Please copy all of the data below, switching every "locality" to "site" and keeping everything else the same. Leave out the pictures.
++++++++
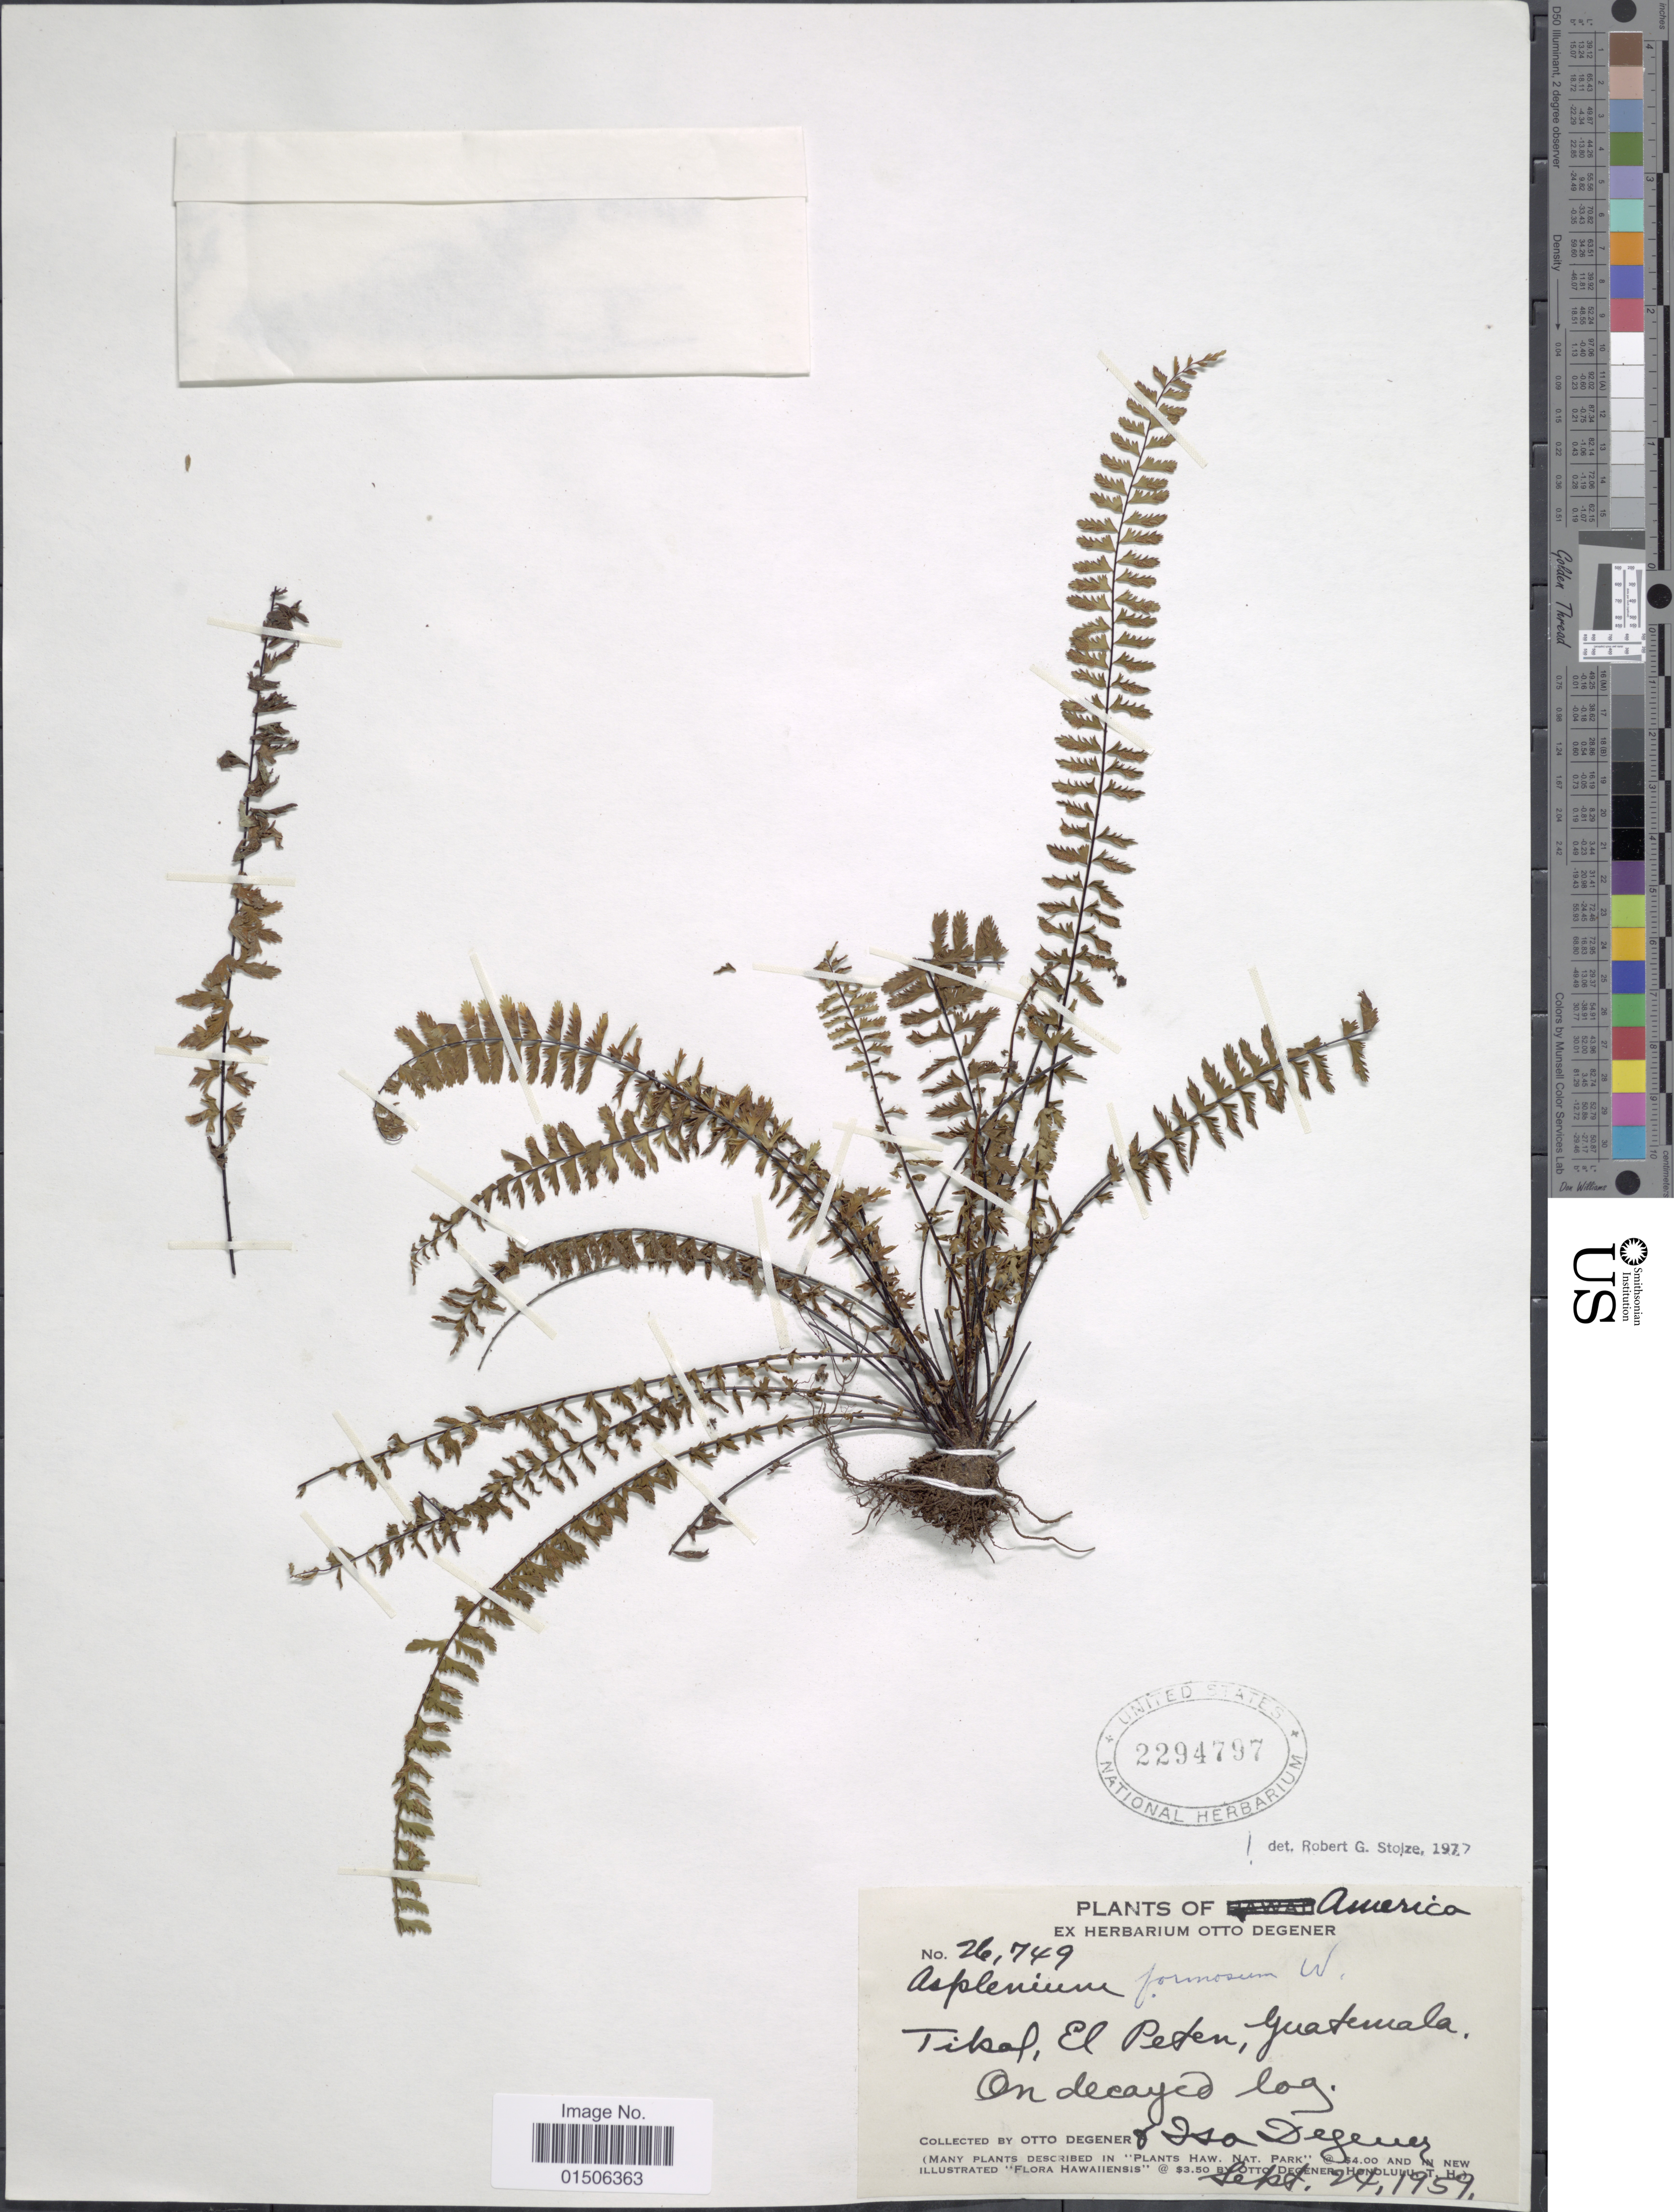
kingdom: Plantae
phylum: Tracheophyta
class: Polypodiopsida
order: Polypodiales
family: Aspleniaceae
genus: Asplenium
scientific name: Asplenium formosum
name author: Willd.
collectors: O. Degener & I. Degener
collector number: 26749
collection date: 1959-09-24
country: Guatemala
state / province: El Petén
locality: America, Tikal, On decay log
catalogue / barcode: US 2294797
++++++++
(Final result)
kingdom: Plantae
phylum: Tracheophyta
class: Polypodiopsida
order: Polypodiales
family: Aspleniaceae
genus: Asplenium
scientific name: Asplenium formosum
name author: Willd.
collectors: O. Degener & I. Degener
collector number: 26749
collection date: 1959-09-24
country: Guatemala
state / province: El Petén
site: America, Tikal, On decay log
catalogue / barcode: US 2294797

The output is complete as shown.